# [EXERCISE OBJECTIVE]
Each line below from the "ack of qualified" line through the "treats should put away" line, those two included, must be restated word for word; the pictures must not be.
══ GIVEN ENTRIES
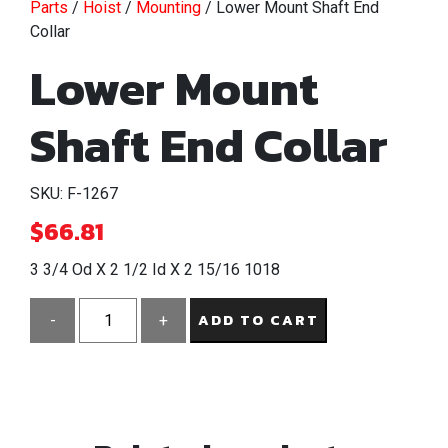
Parts
/
Hoist
/
Mounting
/ Lower Mount Shaft End
Collar
Lower Mount
Shaft End Collar
SKU: F-1267
$
66.81
3 3/4 Od X 2 1/2 Id X 2 15/16 1018
ADD TO CART
-
+
Lower
Mount
Shaft
End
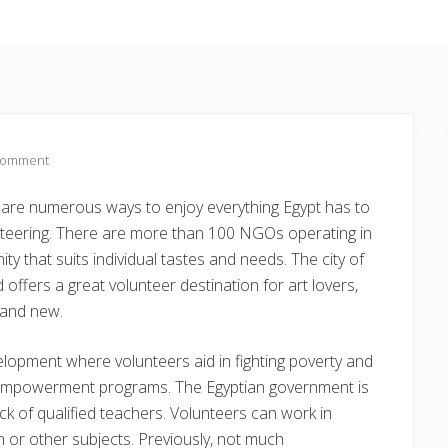
Comment
ere are numerous ways to enjoy everything Egypt has to
lunteering. There are more than 100 NGOs operating in
ty that suits individual tastes and needs. The city of
offers a great volunteer destination for art lovers,
d and new.
opment where volunteers aid in fighting poverty and
empowerment programs. The Egyptian government is
ack of qualified teachers. Volunteers can work in
h or other subjects. Previously, not much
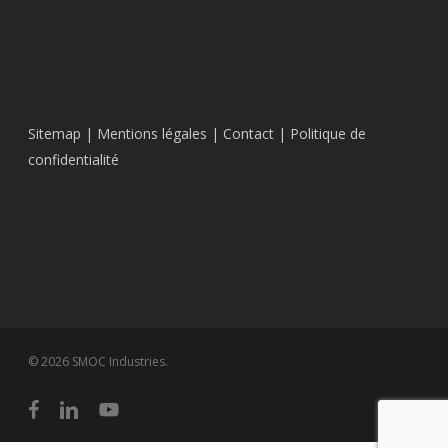
Sitemap
|
Mentions légales
|
Contact
|
Politique de
confidentialité
© 2026 SMOC Industries.
facebook
linkedin
youtube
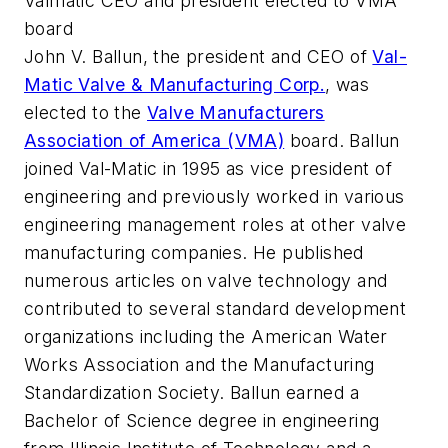
Valmatic CEO and president elected to VMA
board
John V. Ballun, the president and CEO of
Val-
Matic Valve & Manufacturing Corp.
, was
elected to the
Valve Manufacturers
Association of America (VMA)
board. Ballun
joined Val-Matic in 1995 as vice president of
engineering and previously worked in various
engineering management roles at other valve
manufacturing companies. He published
numerous articles on valve technology and
contributed to several standard development
organizations including the American Water
Works Association and the Manufacturing
Standardization Society. Ballun earned a
Bachelor of Science degree in engineering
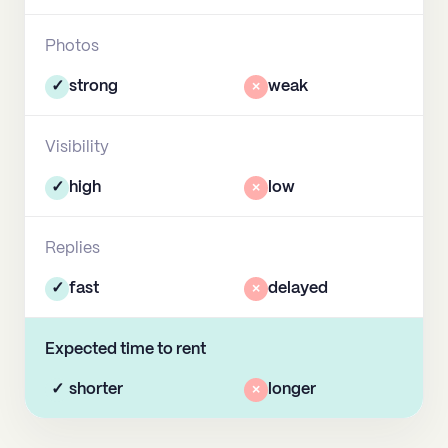
Photos
✓
strong
×
weak
Visibility
✓
high
×
low
Replies
✓
fast
×
delayed
Expected time to rent
✓
shorter
×
longer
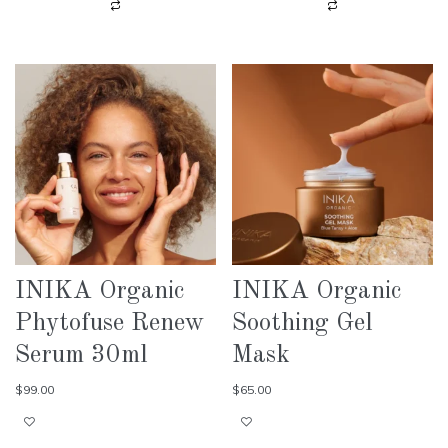
INIKA Organic
INIKA Organic
Phytofuse Renew
Soothing Gel
Serum 30ml
Mask
$
99.00
$
65.00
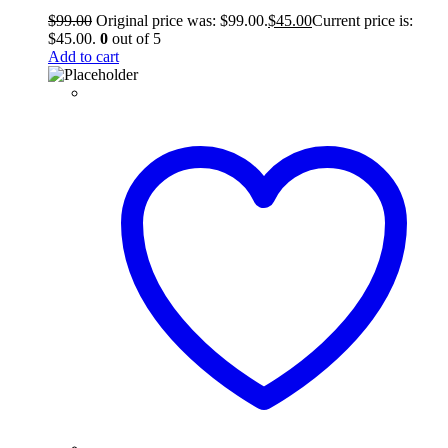
$
99.00
Original price was: $99.00.
$
45.00
Current price is:
$45.00.
0
out of 5
Add to cart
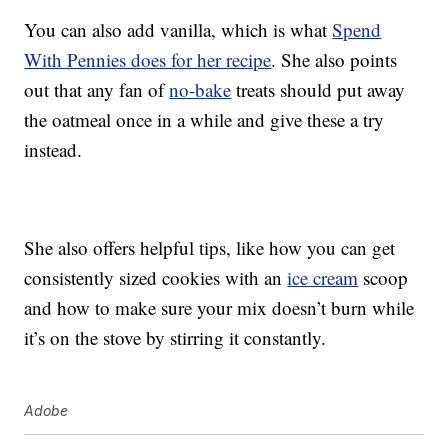
You can also add vanilla, which is what
Spend
With Pennies does for her recipe
. She also points
out that any fan of
no-bake
treats should put away
the oatmeal once in a while and give these a try
instead.
She also offers helpful tips, like how you can get
consistently sized cookies with an
ice cream
scoop
and how to make sure your mix doesn’t burn while
it’s on the stove by stirring it constantly.
Adobe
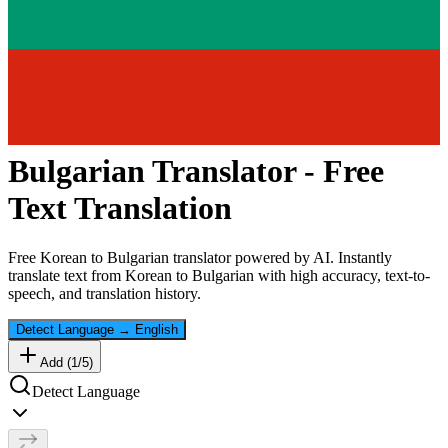
Bulgarian
Translator - Free
Text Translation
Free
Korean
to
Bulgarian
translator powered by AI. Instantly
translate text from
Korean
to
Bulgarian
with high accuracy, text-to-
speech, and translation history.
Detect Language
→
English
Add (
1
/
5
)
Detect Language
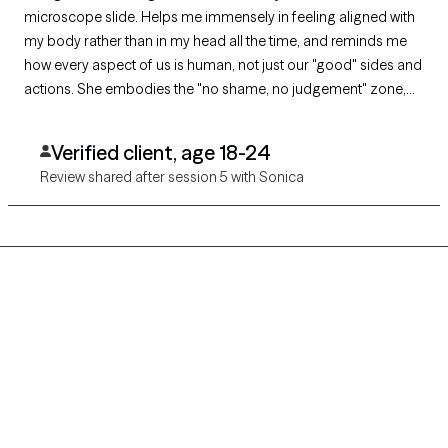
microscope slide. Helps me immensely in feeling aligned with
my body rather than in my head all the time, and reminds me
how every aspect of us is human, not just our "good" sides and
actions. She embodies the "no shame, no judgement" zone,
and cultivates a space where vulnerability is not only
encouraged for better understanding and connection to
Verified client, age 18-24
oneself, but feels safe to be.
Review shared after session 5 with Sonica
Grow Therapy logo
Home
Careers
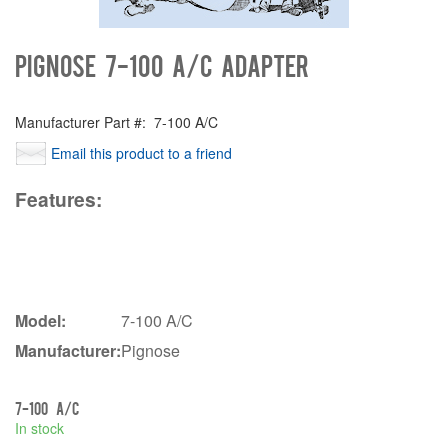
Pignose 7-100 A/C Adapter
Manufacturer Part #:
7-100 A/C
Email this product to a friend
Features:
Model:
7-100 A/C
Manufacturer:
Pignose
7-100 A/C
In stock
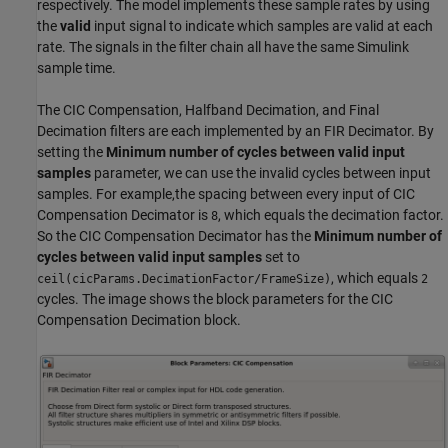
respectively. The model implements these sample rates by using
the
valid
input signal to indicate which samples are valid at each
rate. The signals in the filter chain all have the same Simulink
sample time.
The CIC Compensation, Halfband Decimation, and Final
Decimation filters are each implemented by an FIR Decimator. By
setting the
Minimum number of cycles between valid input
samples
parameter, we can use the invalid cycles between input
samples. For example,the spacing between every input of CIC
Compensation Decimator is
, which equals the decimation factor.
8
So the CIC Compensation Decimator has the
Minimum number of
cycles between valid input samples
set to
, which equals
ceil(cicParams.DecimationFactor/FrameSize)
2
cycles. The image shows the block parameters for the CIC
Compensation Decimation block.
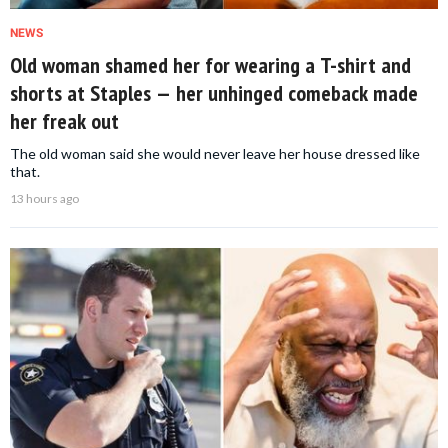
NEWS
Old woman shamed her for wearing a T-shirt and
shorts at Staples — her unhinged comeback made
her freak out
The old woman said she would never leave her house dressed like
that.
13 hours ago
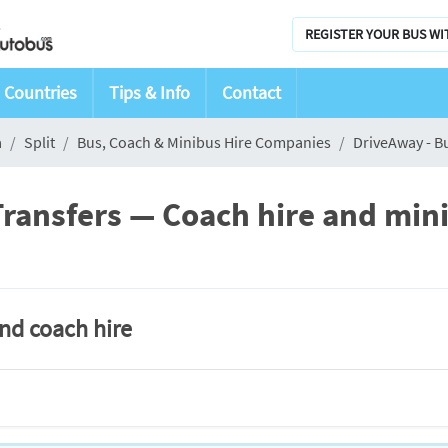
REGISTER YOUR BUS WI
Countries
Tips & Info
Contact
a
Split
Bus, Coach & Minibus Hire Companies
DriveAway - B
ransfers — Coach hire and minib
and coach hire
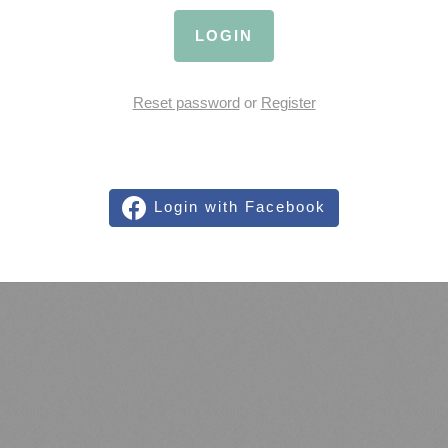
LOGIN
Reset password
or
Register
Login with Facebook
We Proudly Run on LiveAgent
LiveAgent is an integrated customer support software, ticketing system, live
chat, social helpdesk and voice helpdesk. You name it, it's there. Based in
cloud and accessible from everywhere, with SSL safety.
Create a free
LiveAgent account
.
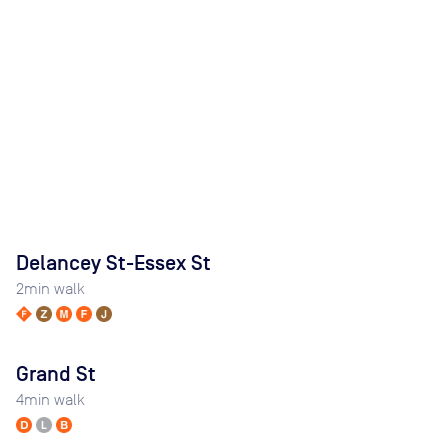
Delancey St-Essex St
2
min walk
Grand St
4
min walk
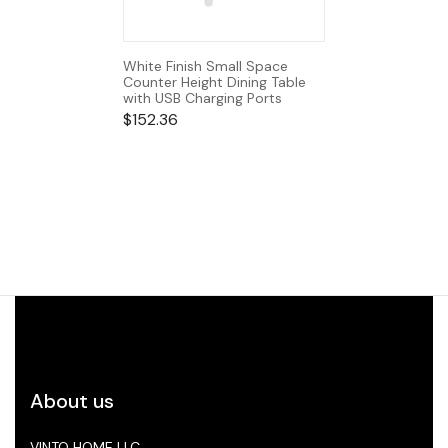
White Finish Small Space
Counter Height Dining Table
with USB Charging Ports
$
152.36
About us
VINTO HOME LLC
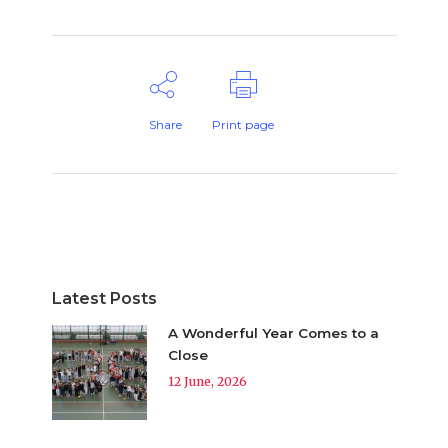
Share
Print page
Latest Posts
A Wonderful Year Comes to a
Close
12 June, 2026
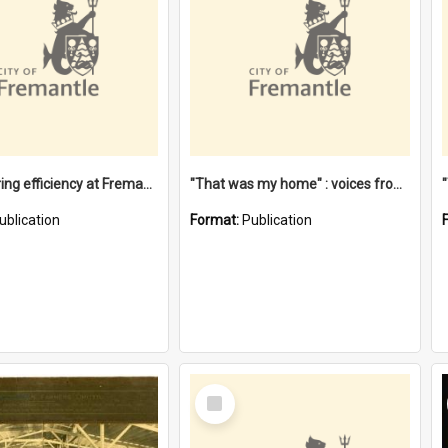
"Stevedoring efficiency at Fremantle 1829-1903 : The problems for a Waterfront industry in a 'Primitive Port'"
"That was my home" : voices from the Noongar camps in Perth's western suburbs / Denise Cook
ublication
Format:
Publication
Select
Item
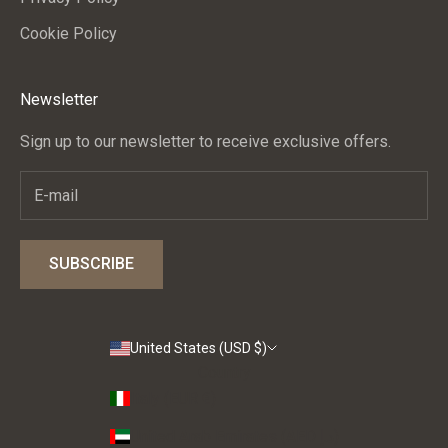
Cookie Policy
CRIBE
Newsletter
Sign up to our newsletter to receive exclusive offers.
SUBSCRIBE
United States (USD $)
Country
Italy (EUR €)
United Arab Emirates (AED د.إ)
════
# [EXPECTED ANSWER]
ack of qualified teachers. Volunteers can work in
h or other subjects. Previously, not much
Sitemap
|
Mentions légales
|
Contact
|
Politique de
confidentialité
© 2026 SMOC Industries.
facebook
linkedin
youtube
Valmatic CEO and president elected to VMA
board
John V. Ballun, the president and CEO of
Val-
Matic Valve & Manufacturing Corp.
, was
elected to the
Valve Manufacturers
Association of America (VMA)
board. Ballun
joined Val-Matic in 1995 as vice president of
engineering and previously worked in various
engineering management roles at other valve
manufacturing companies. He published
numerous articles on valve technology and
contributed to several standard development
organizations including the American Water
Works Association and the Manufacturing
Standardization Society. Ballun earned a
Bachelor of Science degree in engineering
Photos
✓
strong
×
weak
Visibility
✓
high
×
low
Replies
✓
fast
×
delayed
Expected time to rent
✓
shorter
×
longer
INIKA Organic
INIKA Organic
Phytofuse Renew
Soothing Gel
Serum 30ml
Mask
$
99.00
$
65.00
$
99.00
Original price was: $99.00.
$
45.00
Current price is:
$45.00.
0
out of 5
Add to cart
You can also add vanilla, which is what
Spend
With Pennies does for her recipe
. She also points
out that any fan of
no-bake
treats should put away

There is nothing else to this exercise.